■ **Reading text**
If you’ve been router shopping recently, you may have noticed some routers are labeled as dual-band, while others are labeled as tri-band. Tri-band routers automatically sound superior, and they are, at least theoretically. That doesn’t mean they are worth investing in today though.
Understanding Single, Dual and Tri-Band Routers:
There are three types of routers bands available today. Single band, dual-band and triband. Most of the Singleband routers are discontinued as popularity and need for Dualband routers increased. But for some reason, if you need only searching for a single band router to look at Amazon for it, you may not find it at your local Bestbuy or Walmart anymore.
A single band router outputs a single 2.4 GHz WiFi signal and has one network for users to connect to. This network will have a maximum speed rating that’s normally at 450 Mbps or less.
Dual-band routers have two different independent WiFi networks. One is operating at 2.4 GHz and offers a speed somewhere at 450 Mbps or less, and the other is at 5Ghz and offers speeds up to 1300 Mbps.

■ **Dataset excerpt**
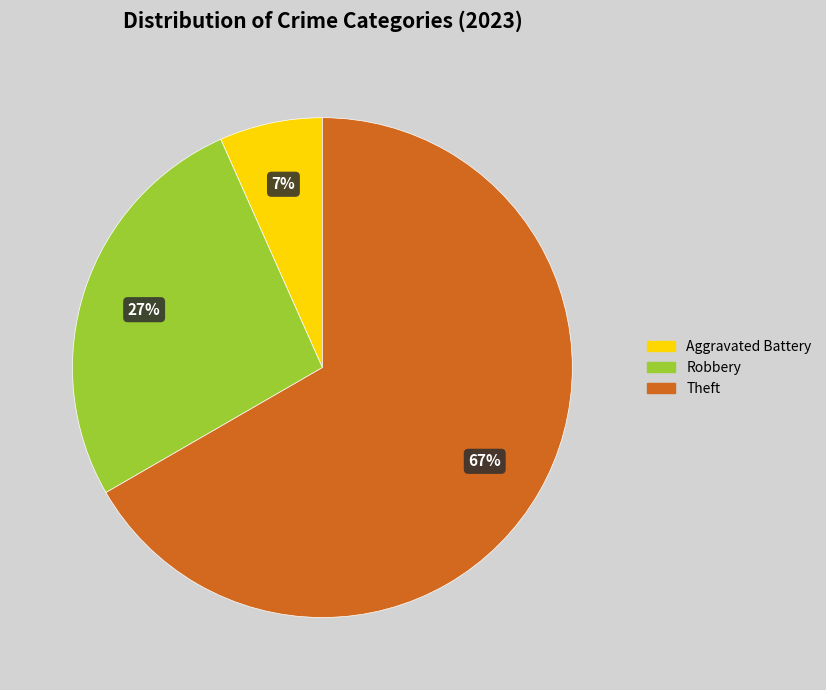

To the nearest percent, what is the average slice percentage?

33%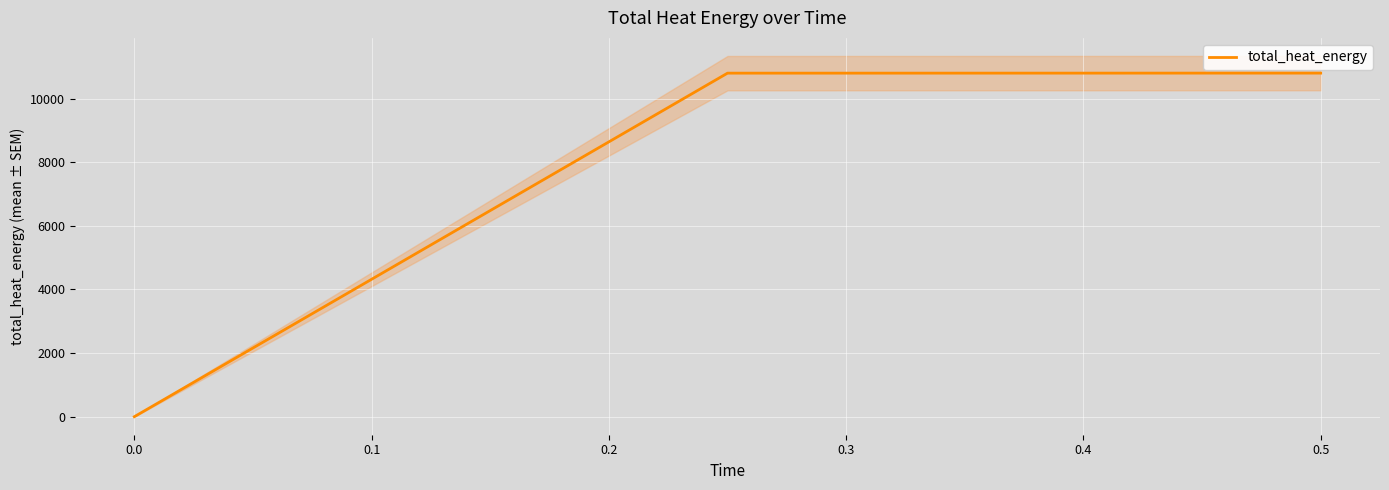

The total_heat_energy series shows 0.0 at 0.0. True or false?

True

■ **What you will do**
A – Answer these questions from the router text, one per line:
(i) At what frequency does a single band router put out its WiFi signal?
(ii) Up to what speed does the 5 GHz network of a dual-band router go?
(iii) How many types of router bands does the text say are available today?
B – Print the part of the router text that opens with the words containing "If you’ve been" and closes with "in today though.".

■ **Solutions to each task**
A –
(i) 2.4 GHz
(ii) 1300 Mbps
(iii) Three

B –
If you’ve been router shopping recently, you may have noticed some routers are labeled as dual-band, while others are labeled as tri-band. Tri-band routers automatically sound superior, and they are, at least theoretically. That doesn’t mean they are worth investing in today though.